● **TASK GOAL**: The listing below should be printed in full and exactly, apart from its images.
=-=-=
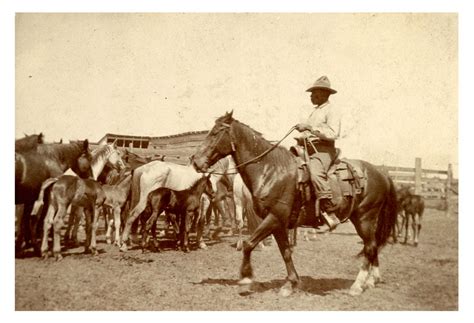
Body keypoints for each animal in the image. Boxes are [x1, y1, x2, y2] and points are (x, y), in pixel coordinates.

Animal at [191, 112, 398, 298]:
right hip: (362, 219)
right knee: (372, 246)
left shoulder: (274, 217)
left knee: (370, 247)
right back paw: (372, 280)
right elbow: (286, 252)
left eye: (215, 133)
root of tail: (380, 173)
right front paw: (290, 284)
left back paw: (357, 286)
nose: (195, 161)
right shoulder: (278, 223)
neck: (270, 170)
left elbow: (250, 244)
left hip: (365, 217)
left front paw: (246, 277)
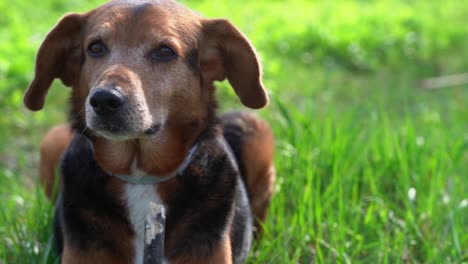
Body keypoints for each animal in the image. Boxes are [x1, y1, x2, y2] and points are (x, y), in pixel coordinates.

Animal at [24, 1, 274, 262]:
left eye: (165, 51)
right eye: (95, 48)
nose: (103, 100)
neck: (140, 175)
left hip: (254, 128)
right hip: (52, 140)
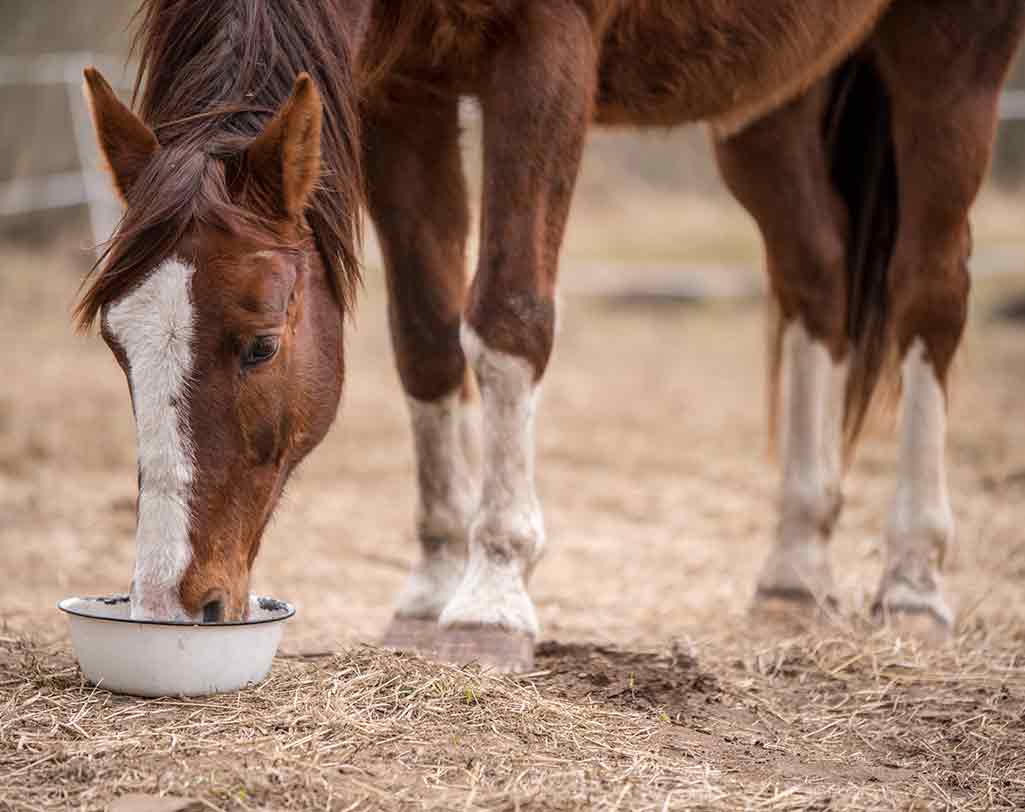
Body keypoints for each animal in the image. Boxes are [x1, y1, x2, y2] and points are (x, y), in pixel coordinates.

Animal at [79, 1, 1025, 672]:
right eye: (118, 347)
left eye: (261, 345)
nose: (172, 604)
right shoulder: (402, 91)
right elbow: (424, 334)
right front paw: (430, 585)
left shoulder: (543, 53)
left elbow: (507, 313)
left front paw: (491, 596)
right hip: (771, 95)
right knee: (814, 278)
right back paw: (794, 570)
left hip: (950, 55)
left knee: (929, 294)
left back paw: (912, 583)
=-=-=
● **WRITTEN REPLY**:
Body keypoints for each animal in the image. Boxes are [x1, y1, x2, y2] and points are (x, y), in pixel coordinates.

Animal at [191, 112, 398, 298]:
right hip: (362, 219)
right knee: (372, 246)
left shoulder: (274, 217)
left knee: (370, 247)
right back paw: (372, 280)
right elbow: (286, 252)
left eye: (215, 133)
root of tail: (380, 173)
right front paw: (290, 284)
left back paw: (357, 286)
nose: (195, 161)
right shoulder: (278, 223)
neck: (270, 170)
left elbow: (250, 244)
left hip: (365, 217)
left front paw: (246, 277)
Body keypoints for each animal in the image. Boxes are [x1, y1, x2, y2] and points are (x, y), in pixel coordinates.

Animal at [24, 1, 274, 262]:
left eye: (165, 51)
right eye: (95, 48)
nose: (103, 100)
neck: (140, 175)
left hip: (254, 128)
right hip: (52, 140)
Body keypoints for each animal in the image. Boxes are [x1, y1, x2, y2] and points are (x, y), in pixel coordinates.

Animal at [79, 1, 1025, 672]:
right eye: (118, 347)
left eye: (261, 345)
nose: (172, 604)
right shoulder: (402, 91)
right elbow: (424, 334)
right front paw: (430, 585)
left shoulder: (543, 53)
left elbow: (507, 313)
left front paw: (491, 596)
right hip: (771, 95)
right knee: (814, 278)
right back paw: (794, 570)
left hip: (950, 55)
left knee: (929, 294)
left back paw: (912, 583)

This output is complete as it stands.